Board of Directors – Bios



Caitlyn McCrary is a communication specialist with NOAA’s Office for Coastal Management in Charleston, South Carolina on contract with The Baldwin Group. She designs outreach plans for a variety of data, tools, training, and resources for coastal professionals and uses social media, press releases, newsletters, and other communications tools to ensure these professionals have the information they need to be successful. She holds a master’s degree in coastal environmental management from Duke University and a Bachelor of Science in marine science from the University of South Carolina.
Caitlyn began her involvement with The Coastal Society in graduate school at Duke University. As president of the student chapter, she oversaw the execution of the Duke Triathlon, numerous Blue Drinks, and other student events. Upon graduating, she continued volunteering for the society as Communications Committee Chair. For the first partnership between the society and Restore America’s Estuaries, she was Summit planning co-lead and marketing lead. For Summit 2016, she was the program committee lead.

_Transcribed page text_
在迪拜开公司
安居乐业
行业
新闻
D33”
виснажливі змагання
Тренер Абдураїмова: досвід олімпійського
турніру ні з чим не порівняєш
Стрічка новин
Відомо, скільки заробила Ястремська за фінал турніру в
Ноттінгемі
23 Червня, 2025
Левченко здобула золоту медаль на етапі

--

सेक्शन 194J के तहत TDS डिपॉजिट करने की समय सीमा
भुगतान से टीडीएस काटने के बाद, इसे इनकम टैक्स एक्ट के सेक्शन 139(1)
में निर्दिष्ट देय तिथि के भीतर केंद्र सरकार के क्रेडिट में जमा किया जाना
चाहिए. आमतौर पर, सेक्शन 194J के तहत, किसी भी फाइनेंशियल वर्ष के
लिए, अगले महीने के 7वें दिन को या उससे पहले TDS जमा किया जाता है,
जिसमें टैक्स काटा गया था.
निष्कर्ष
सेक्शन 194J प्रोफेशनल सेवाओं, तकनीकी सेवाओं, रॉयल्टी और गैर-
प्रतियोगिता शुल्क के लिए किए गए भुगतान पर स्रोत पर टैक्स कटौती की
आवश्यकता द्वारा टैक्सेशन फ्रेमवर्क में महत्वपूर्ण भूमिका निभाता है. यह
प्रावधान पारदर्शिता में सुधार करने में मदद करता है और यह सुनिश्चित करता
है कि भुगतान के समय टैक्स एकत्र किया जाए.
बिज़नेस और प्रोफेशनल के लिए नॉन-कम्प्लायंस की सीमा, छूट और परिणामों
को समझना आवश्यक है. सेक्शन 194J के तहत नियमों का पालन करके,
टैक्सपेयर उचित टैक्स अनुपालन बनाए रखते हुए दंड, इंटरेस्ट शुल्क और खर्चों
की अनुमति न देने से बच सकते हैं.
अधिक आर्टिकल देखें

_REQUIREMENT 1_
Repeat the passage of the board member bio starting with "Caitlyn McCrary is" and going on through "of South Carolina.".
_REQUIREMENT 2_
According to the board member bio, what role did Caitlyn McCrary hold for Summit 2016?

_TASK OUTPUT 1_
Caitlyn McCrary is a communication specialist with NOAA’s Office for Coastal Management in Charleston, South Carolina on contract with The Baldwin Group. She designs outreach plans for a variety of data, tools, training, and resources for coastal professionals and uses social media, press releases, newsletters, and other communications tools to ensure these professionals have the information they need to be successful. She holds a master’s degree in coastal environmental management from Duke University and a Bachelor of Science in marine science from the University of South Carolina.

_TASK OUTPUT 2_
She was the program committee lead.